Guest post from Dr. Shyamali Singhal, MD
Founder of Hope & Beauty
Social Media Can Be Riddled With False Information- Learn How To Recognize Them
Although very important and common in practice, limited effort has gone into understanding the driving factors behind the diffusion of cancer information on social media.
With the rising numbers of cancer occurrence around the world, it comes as no surprise that cancer has become one of the most Googled keywords in the disease category. It is estimated that approximately 2.3 million people living with cancer worldwide are also online, sometimes surfing in search of answers to their life-changing diagnosis. Some 89% of people diagnosed with cancer will at some time go online to seek for more information about their illness. But how can patients steer through the jungle of online health information without getting misinformed or even scammed?

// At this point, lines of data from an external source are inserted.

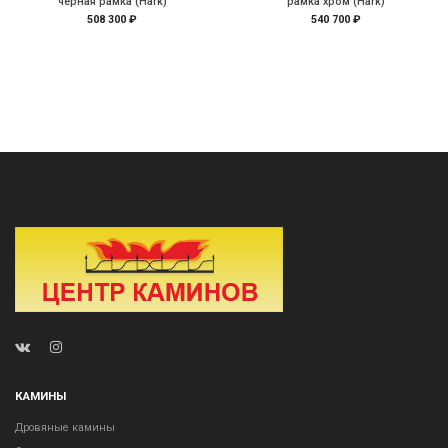
чёрная рамка (Hark)
рамка хром (Hark)
508 300 ₽
540 700 ₽
КАМИНЫ
Дровяные камины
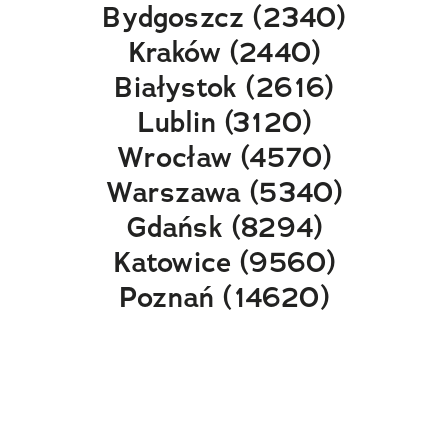
Bydgoszcz (2340)
Kraków (2440)
Białystok (2616)
Lublin (3120)
Wrocław (4570)
Warszawa (5340)
Gdańsk (8294)
Katowice (9560)
Poznań (14620)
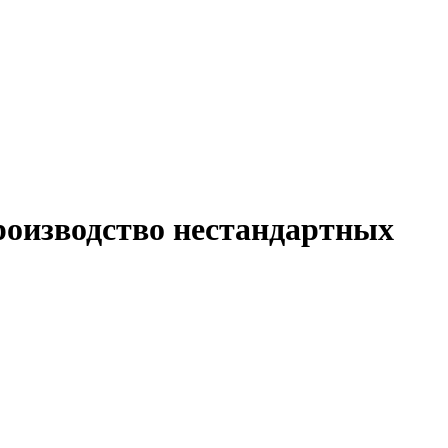
роизводство нестандартных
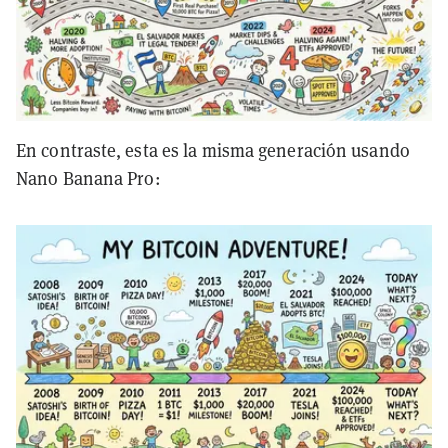
En contraste, esta es la misma generación usando
Nano Banana Pro:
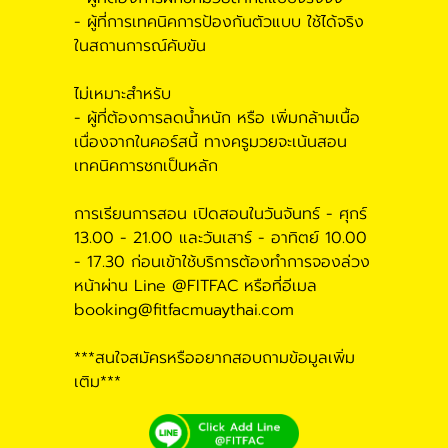
- ผู้ที่การเทคนิคการป้องกันตัวแบบ ใช้ได้จริง
ในสถานการณ์คับขัน
ไม่เหมาะสำหรับ
- ผู้ที่ต้องการลดน้ำหนัก หรือ เพิ่มกล้ามเนื้อ
เนื่องจากในคอร์สนี้ ทางครูมวยจะเน้นสอน
เทคนิคการชกเป็นหลัก
การเรียนการสอน เปิดสอนในวันจันทร์ - ศุกร์
13.00 - 21.00 และวันเสาร์ - อาทิตย์ 10.00
- 17.30 ก่อนเข้าใช้บริการต้องทำการจองล่วง
หน้าผ่าน Line @FITFAC หรือที่อีเมล
booking@fitfacmuaythai.com
***สนใจสมัครหรืออยากสอบถามข้อมูลเพิ่ม
เติม***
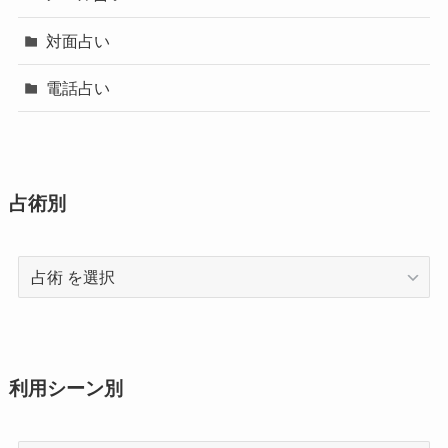
対面占い
電話占い
占術別
占
術
利用シーン別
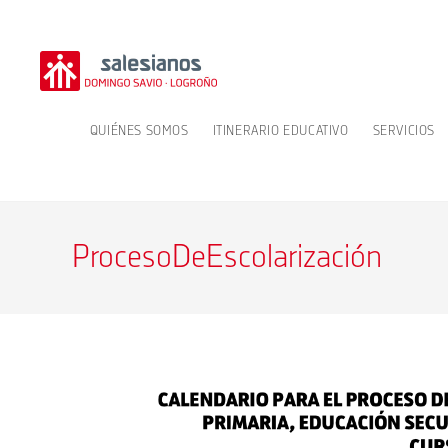
Ir
al
contenido
QUIÉNES SOMOS
ITINERARIO EDUCATIVO
SERVICIOS
ProcesoDeEscolarización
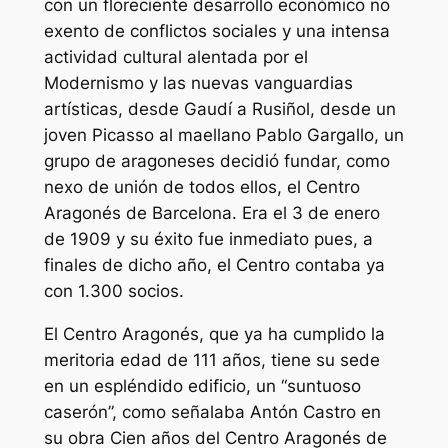
con un floreciente desarrollo económico no
exento de conflictos sociales y una intensa
actividad cultural alentada por el
Modernismo y las nuevas vanguardias
artísticas, desde Gaudí a Rusiñol, desde un
joven Picasso al maellano Pablo Gargallo, un
grupo de aragoneses decidió fundar, como
nexo de unión de todos ellos, el Centro
Aragonés de Barcelona. Era el 3 de enero
de 1909 y su éxito fue inmediato pues, a
finales de dicho año, el Centro contaba ya
con 1.300 socios.
El Centro Aragonés, que ya ha cumplido la
meritoria edad de 111 años, tiene su sede
en un espléndido edificio, un “suntuoso
caserón”, como señalaba Antón Castro en
su obra Cien años del Centro Aragonés de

Have you ever shared the details of your medical diagnosis on social media? Haven’t we all, right? Many people with skin cancer use social media as a tool to provide and receive comfort, share new treatment research, and engage with other patients, physicians, and resources. When used wisely, platforms like Facebook, Twitter, and Instagram can be great tools for connecting with valuable people in our lives. Unfortunately, social media also provides opportunities for the rapid spread of misinformation and may not provide the same benefits as personal interactions.
More And More Patients Are Using The Internet To Learn About Their Disease
With the rise of social media, patients are becoming more active in their healthcare decisions and seeking more personalized care. Through the internet, they educate themselves about diagnoses, treatment options, prognoses, and channels for emotional support. Patients learn from the internet in two ways: purely informational sources and through communities.
There has been a noticeable shift in the public perception from the doctor as an authority figure to one of more patient participation. Patients are asking more questions, and realizing that they do have a role in decision-making. Before the internet era, the tendency was to be more passive and defer to one’s doctors; now patients are using the Internet to collect information and approach their physicians with questions relevant to their care. The result is a more empowered, educated patient group. Patients can use social media to make sure that they’re getting optimal treatment, to learn about the risks and benefits of treatments that they’re receiving, and just, in general, becoming their advocates.
Ups And Downs Of Using Social Media As A Source Of Medical Information
Dr. Shyamali Singhal, surgical oncologist and founder of H&B, said that Social Media has become an everyday feature of our constantly connected world. Social Media is broadly defined as mobile and Web-based technologies with very interactive platforms where people and communities can share, co-create, discuss, and modify user-generated content. Approximately eight out of ten adults with internet access in the United States are Facebook users, one-quarter of online Americans use Twitter, and approximately one-third use either Instagram, LinkedIn, and Pinterest. Many Social Media platforms, including Facebook, Twitter, and YouTube have cancer-specific targeted content.
Potential Benefits Of This Trend
SM may provide several benefits throughout the cancer journey.
Patient Engagement and Empowerment
Patient engagement is a symbiotic relationship between patients and health care professionals to “promote and support active patient and public involvement in healthcare and strengthen their influence on healthcare decisions, at both the individual and collective levels.”
Psychosocial support checks upon cancer-related psychological distress. Adequate social support is associated with greater physical and mental health-related quality of life. More general social support networks are also linked with better recovery prediction after breast cancer treatment, while social isolation is connected with higher all-cause mortality. Social isolation was linked with more moderate rates of physical activity and with obesity, smoking, and excessive alcohol use, all known factors that are deleterious to human health.
Potential Drawbacks Of Social Media- Based Information Sourcing
Although the potential benefits of SM are noteworthy, drawbacks should be considered.
Social Media May Not Be a Substitute for In-Person Support
Social support from Social Media ranges from infrequent and unstructured to regularly scheduled formal online support groups. Social Media may provide adequate support in some circumstances and not in others. For example, people with depression sometimes express their distress online, yet may not reveal their condition to someone in person, which could hinder treatment.
The integrity and quality of online health information can be inaccurate and should not be a replacement for professional medical advice. It should be regarded as a starting point to gather information that can be presented to the care team. Many sources give medically incorrect, inadequate, and improper treatment options and advice. Patients may even use online information to try to justify nonadherence to professional medical advice.
Dr. Shyamali always advises patients to do their own research, but to check with their doctor about any and every medical advice they find online.